Our sauce recipe was unremarkable. It was like spaghetti sauce, but maybe a little thicker. These days -- when making pizza is a bit more spontaneous -- I'll just cut up a nice big tomato and cook it with spices for half an hour before I want to make pizza. I like mine with lots of black pepper.
Our second secret was cooking the ingredients UNDER the cheese. So it was pre-cooked dough, a thin layer of sauce (too much, and your topping slide around), toppings and then a solid layer of half and half mozarella and cheddar.
Cook this in the same gasmark 8 oven for another ten minutes (more or less, depending on whether you like the cheese browned.

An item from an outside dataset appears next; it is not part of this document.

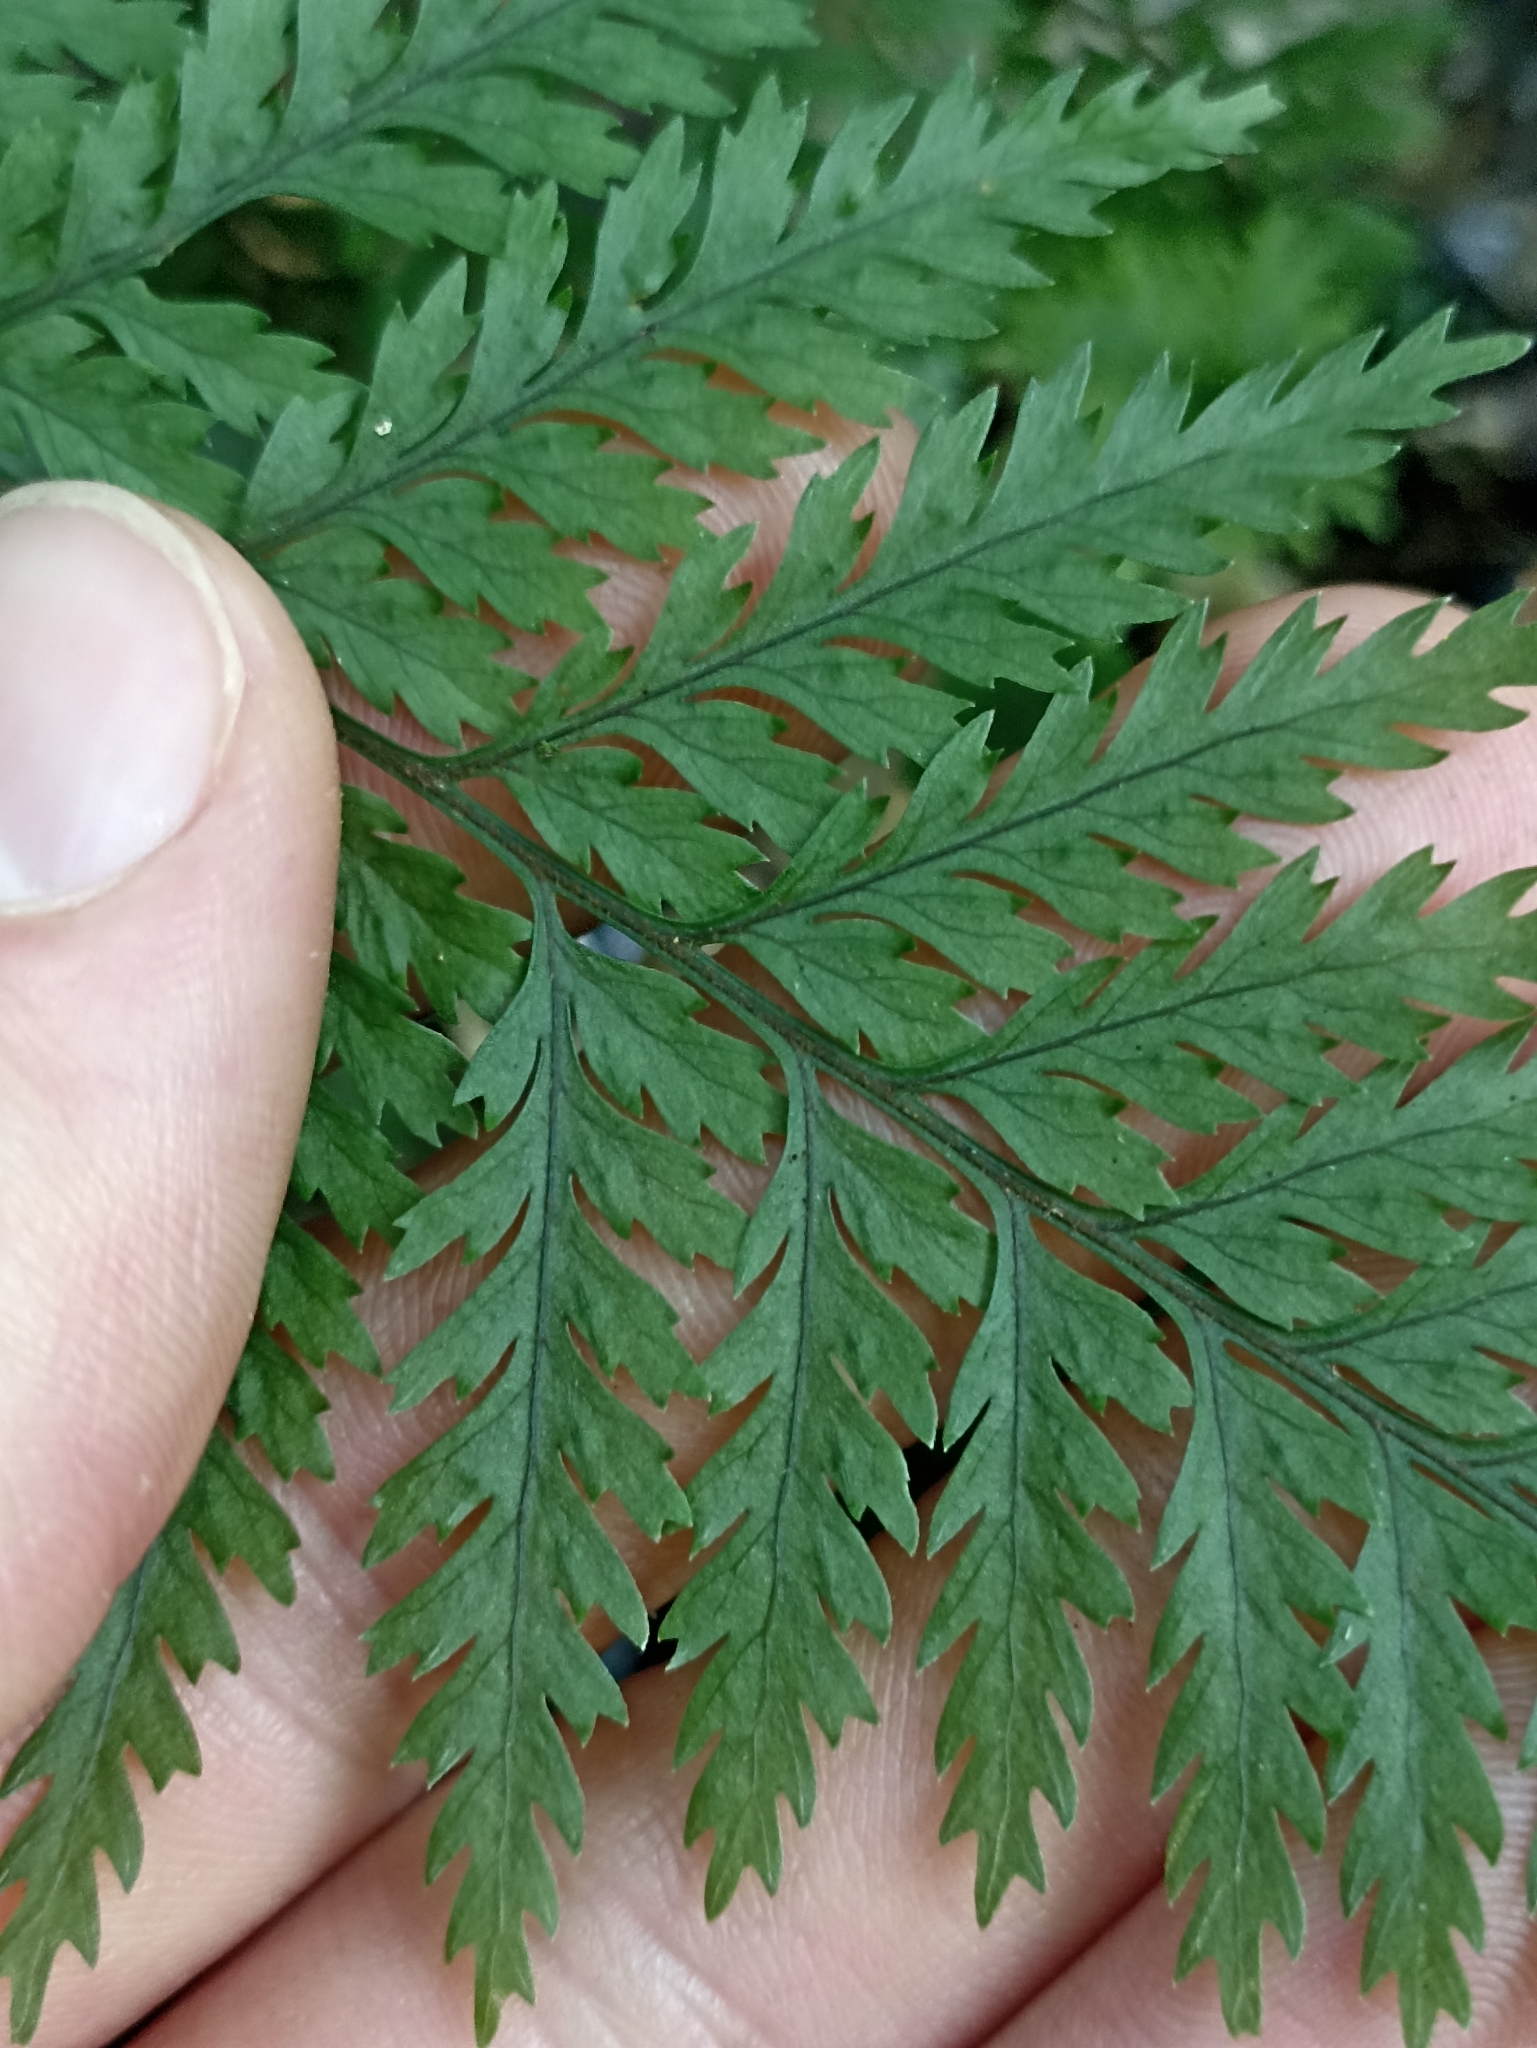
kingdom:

To get it out of the pan and onto the cutting board, my last professional tip: slide the knife under the pie and then move then pan out from under the pizza.

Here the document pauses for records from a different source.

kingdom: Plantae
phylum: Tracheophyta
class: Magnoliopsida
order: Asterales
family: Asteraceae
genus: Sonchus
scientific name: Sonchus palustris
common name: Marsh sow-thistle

This was in the early 1980s, so we made some of the first pies with exotic ingredients. It sounds pretty ordinary now, but the idea of carrots or walnuts on pizza was extraordinary then. Raisins taste okay, but swell up like ticks (ulch). I was night manager, so I made underlings handle the anchovies. Our vegetarian specials were three inches thick and had to be drained of excess fluid before serving.
In conclusion, OH HOLY GEEZ I AM SO HUNGRY FOR PIZZA AT THIS MOMENT!!!